Post- SDHIs fungicides are now desired as a result of successive reports of resistance of fungal pathogens to existing SDHIs.

DMIs, sterol biosynthesis inhibitors characterized by triazole fungicide, perform a significant role in the plant diseases control because of their wide spectrum, high therapeutic impact and relatively slow development of resistance.

The second global trend is the development of fungicides with a novel mode of action and a special chemical arrangement. Other approach are based plant defense activators as a fungicide with the nutritional effect.

Nematodes

Nematodes are the most multicellular animal which over 4000 species of know as a parasitic. Surprisingly, there are about 50 million nematodes in a square meter of moderately fertile soil to 30 cm depth among which l0% are plant parasites. Plant-parasitic nematodes found in the soil and in plant roots. Most species are microscopic. Plant-parasitic nematodes attack most economically important plants in agriculture, horticulture, ornamentals. The symptoms attributed to plant-parasitic nematodes include stunting, yellowing, and wilting. The damage to plant is the not only the consequent of direct nematode attack to the root cell, but also interference with the root system, reducing their efficiency in terms of access and uptake of nutrients and water; to the unaware, nematode-affected plants present typical drought and nutrient stress symptoms. Root-knot nematodes (Meloidogyne species) are a wide-spread and diverse group of plant-parasitic nematodes. Cyst nematodes (Heterodera, Globodera, and Punctodera species) are sedentary endoparasites. Nematodes have very specific character. Some have wide host range like Aphelenchoide while some have generally narrow host range and specialized like Heterodera. Some are ecto- parasite and some are endo- parasite and some are both in different part of the plant in their feeding habit like Aphelenchoide. Most of them have large number of species.
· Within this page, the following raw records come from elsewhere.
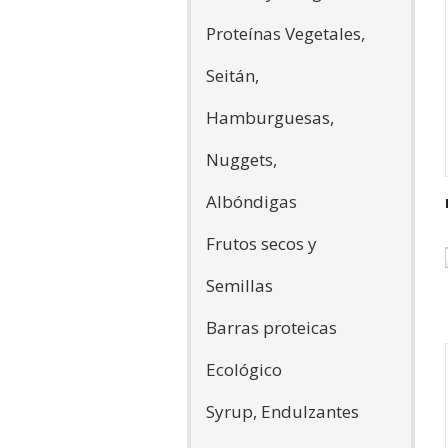
Proteínas Vegetales,
Seitán,
Hamburguesas,
Nuggets,
Albóndigas
Frutos secos y
Semillas
Barras proteicas
Ecológico
Syrup, Endulzantes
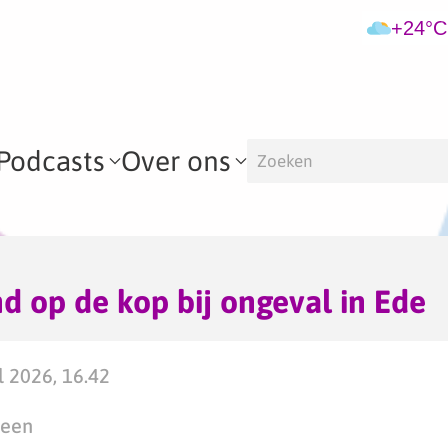
+24°C
Podcasts
Over ons
d op de kop bij ongeval in Ede
 2026, 16.42
teen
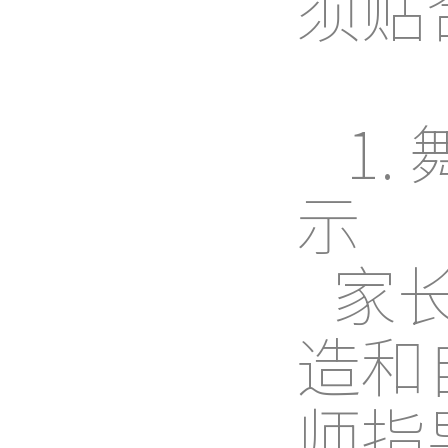
须贴
1
示
家
造和
师指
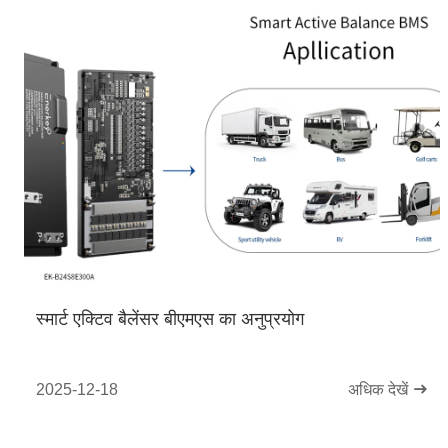
स्मार्ट एक्टिव बैलेंसर बीएमएस का अनुप्रयोग
2025-12-18
अधिक देखें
Nematodes controlling approach

They can be managed by using different methods like; Sanitation of fields and equipment like Pots potting soil, bio-control agents Paecilomyces lilacinus, Periodic rotation, fumigation and using of clean planting materials.
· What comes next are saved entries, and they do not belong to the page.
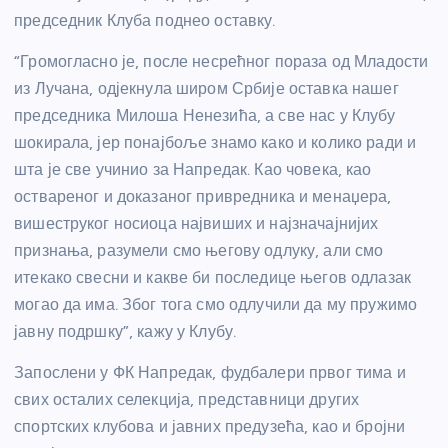
председник Клуба поднео оставку.
“Громогласно је, после несрећног пораза од Младости
из Лучана, одјекнула широм Србије оставка нашег
председника Милоша Ненезића, а све нас у Клубу
шокирала, јер понајбоље знамо како и колико ради и
шта је све учинио за Напредак. Као човека, као
оствареног и доказаног привредника и менаџера,
вишеструког носиоца највиших и најзначајнијих
признања, разумели смо његову одлуку, али смо
итекако свесни и какве би последице његов одлазак
могао да има. Због тога смо одлучили да му пружимо
јавну подршку”, кажу у Клубу.
Запослени у ФК Напредак, фудбалери првог тима и
свих осталих селекција, представници других
спортских клубова и јавних предузећа, као и бројни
The controlling methods for nematode are generally divided to fumigant and non-fumigant. Most nematicide show control effects by entering the nematode body through the surface phospholipid membrane.

Methyl bromide, a typical fumigant, had widespread effects and was widely used around the world due to its low cost. However, the use of methyl bromide was discontinued in developed countries by 2005 due to fears of ozone depletion and groundwater pollution at the Montreal Protocol meeting in 1995.
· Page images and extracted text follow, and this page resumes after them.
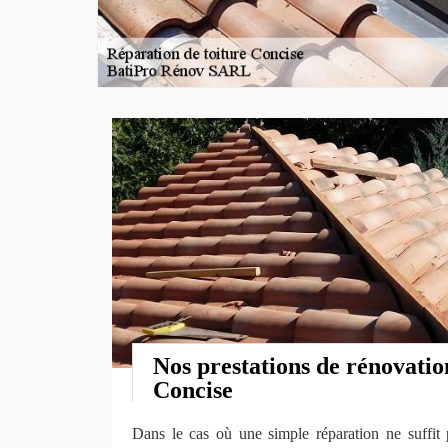
Nos prestations de rénovation
Concise
Dans le cas où une simple réparation ne suffit p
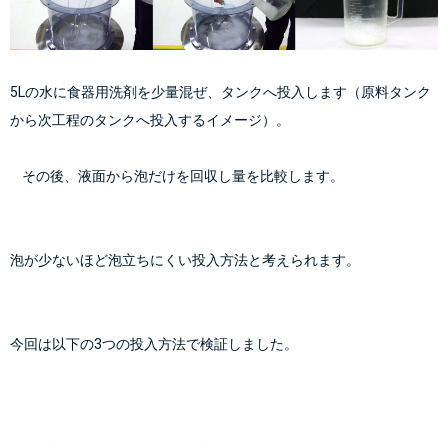
5Lの水に食器用洗剤を少量混ぜ、タンクへ投入します（原料タンク
から次工程のタンクへ投入するイメージ）。
    その後、液面から泡だけを回収し量を比較します。
泡が少ないほど泡立ちにくい投入方法と考えられます。
今回は以下の3つの投入方法で検証しました。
Different groups of nematidies including SDHI fungicide by acting on complex II developed and marketed by different companies in the worlds.

Bacteria

All prokaryotes have cell membranes, cytoplasmic 70S ribosomes, and a non-membrane limited nuclear region. Most plant pathogenic bacteria are facultative saprophytes. Erwinia amylovora, the bacterial cause of fire blight, will reproduce and cause increasing numbers of infections as long as moist conditions prevail.

Enzymes are catalytic proteins. Cell degrading enzymes (CDEs) produced by plant pathogenic bacteria reduce plant components. Chemical control of diseases caused by phytopathogenic prokaryotes is made difficult because of short generation times.

Viruses

Plant viruses generate economic loss for farmers, producers, and consumers by adversely affecting plant growth and reproduction; causing death of host tissues and plants, sterility, reduction of yield or quality, crop failure, increased susceptibility to other stresses, loss of aesthetic value, quarantine and eradication of infected plants; and increasing the cost of control and detection programs.

Viruses are obligate parasites, ultramicroscopic and have protein coats or capsids. Virus species may also be subdivided into strains and isolates. Strains are named when a virus isolate proves to differ from the type isolate of the species in a definable character, but does not differ enough to be a new species.
Virus vectors include insects, mites, nematodes, fungi, seed, and dodder and also humans, animals.